FED TV Update

As 2009 begins FED TV technology may be closer. Field emission display monitors from Ikegami and Astrodesign have been displayed at both Inter BEE 2008 and IBC2008.

Astrodesign FED monitor
Astrodesign FED monitor

“Field emission displays will be the true replacement for high-grade CRT monitors according to Astrodesign, which is previewing a 20-inch FED monitor at IBC in comparison with a high-quality LCD.  “It is very similar to CRT because every pixel has its own beam. It creates a very natural look and the motion is very clear,” said Sales Executive Hiroyuki Kuwahara. However, like Ikegami, which also has an FED on show, it will be next year before the display can ship, because the production facility has to be built first, with prices likely to be in the region of Û20,000.” Quote and image from www.ibc.org

OLED TV and SED TV aren’t going to be available anytime soon at a realistic screen size at any price. Field Emission Technologies had announced FED TV production starting in 2009 but considering the recent economic unrest and the problem of financing for their factory acquisition, this may be optomistic.
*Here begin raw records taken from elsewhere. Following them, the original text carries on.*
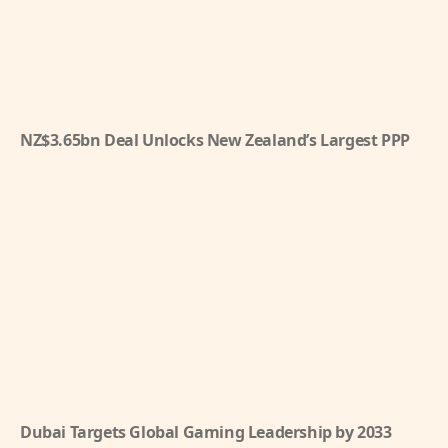
NZ$3.65bn Deal Unlocks New Zealand’s Largest PPP
Dubai Targets Global Gaming Leadership by 2033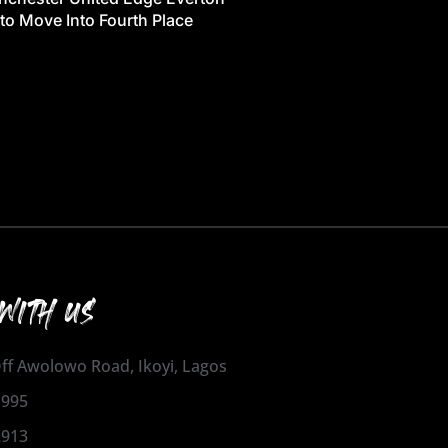
 to Move Into Fourth Place
WITH US
 Off Awolowo Road, Ikoyi, Lagos
1995
2913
Production of FED monitors may end up paving the way for consumer models to be delivered by 2010.

19″ FED Monitor Demonstration

Sony has been showing off a 19 inch FED (Field Emission Display) monitor from spin-off FET or Field Emission Technologies.

Not content with just showing a standard demo with a BluRay source, they’ve hooked up the 19″ FED monitor to 4 PS3’s at 4x 1080P playing Gran Turismo 5 Prologue.

Audiences were amazed by the lifelike quality of the images. There was no flicker whatsoever.

“The display used in this demonstration was the 19 inch nano-Spindt FED screen produced by FE Technologies, who is a company that has taken over the development of the FED technology that was being developed at Sony. This display contains over 10,000 electron sources called the nano-spindt emitter, per pixel. A fluorescent substance is exposed to the electrons from the emitters to produce light, and this format is very close to a cathode-ray tube in principle. The resulting view angle is wider in comparison to a LCD panel, and it shows superior performance when displaying moving images, with no blurring of the outline.”

FET also recently stated that they would have field emission monitors available starting next year for broadcast applications.